# My new trench scene.



## Jasoncyper85 (Oct 26, 2021)

Hi everyone. I’m new here. I thought I’d share my progress on my trench scene I’m creating. And I’d like some feedback and some suggestions on what i could add. And maybe some tricks to help me along. It’s only my second attempt at anything like this. Look forward to speaking to you all.


----------



## Milton Fox Racing (May 27, 2014)

Welcome to the boards @Jasoncyper85 

Your trench really looks well done for only your 2nd attempt. There are so many directions to go from at this point. Do you already have figures and accessories in hand? What is the actual date or general month and year you want to depict? Is there a specific location?


----------



## Owen E Oulton (Jan 6, 2012)

Milton Fox Racing said:


> Welcome to the boards @Jasoncyper85
> 
> Your trench really looks well done for only your 2nd attempt. There are so many directions to go from at this point. Do you already have figures and accessories in hand? What is the actual date or general month and year you want to depict? Is there a specific location?

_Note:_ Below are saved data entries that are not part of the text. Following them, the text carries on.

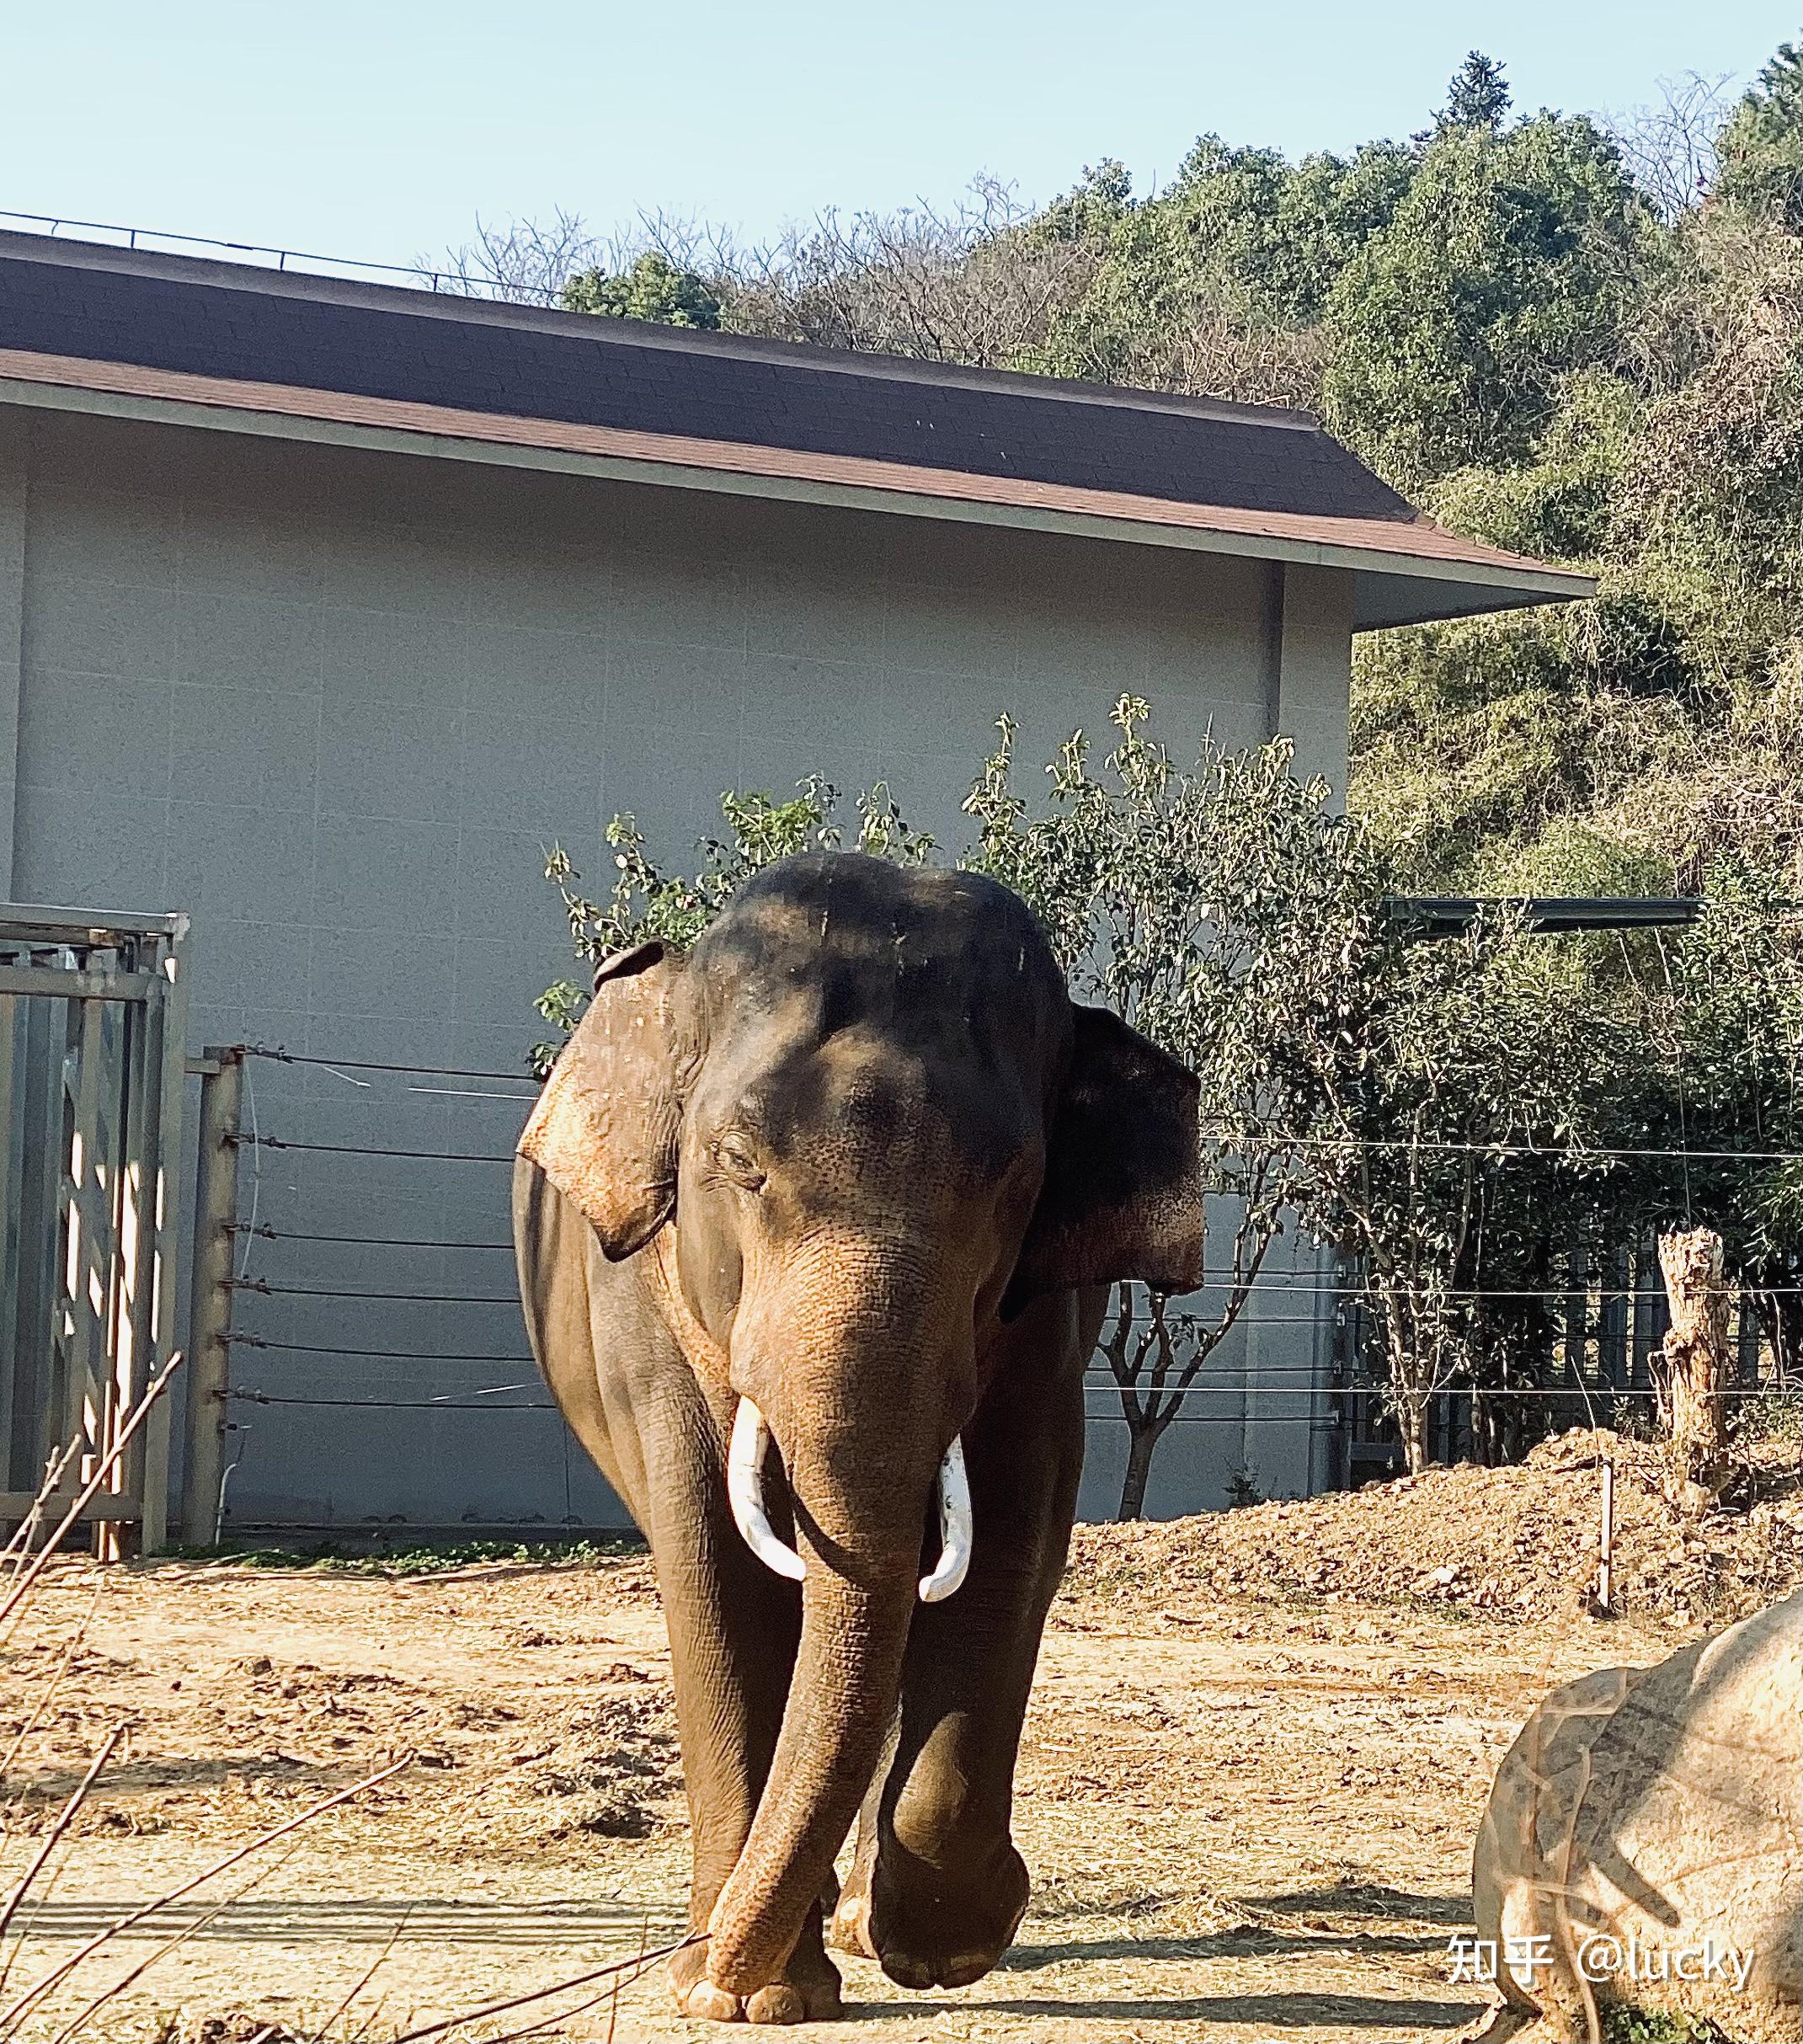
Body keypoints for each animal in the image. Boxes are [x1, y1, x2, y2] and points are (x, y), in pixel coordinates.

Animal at [513, 854, 1202, 2019]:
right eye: (736, 1161)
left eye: (1013, 1185)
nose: (714, 1969)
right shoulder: (647, 1313)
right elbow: (711, 1566)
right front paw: (743, 1995)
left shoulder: (1044, 1325)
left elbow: (1011, 1534)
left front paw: (943, 1944)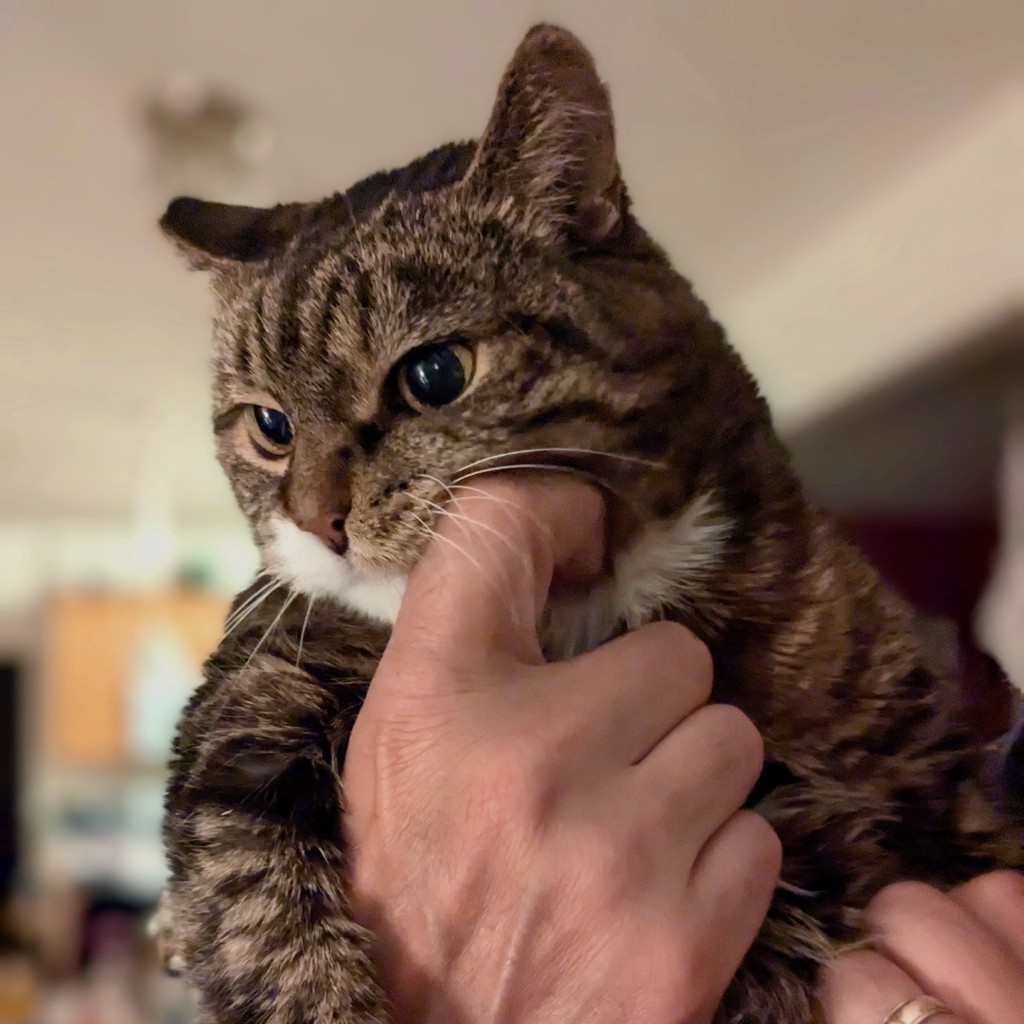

I agree with MFR. Beautiful work for a second attempt. The ground work looks terrific - very muddy, so I'm assuming WWI, around north-western France or Belgium. If I can make one criticism, it's that the sandbags look like pillows, meaning they're probably Tamiya or Italeri. Speaking as someone who filled way too many sandbags when they paid me to wear funky green clothing and steel hats, a better choice, a wee bit more expensive but still affordable, would be Value Gear DP003 Sandbag Walls. Value Gear Details - Diorama Pieces! Love the corrugated steel and the wooden ladder!


----------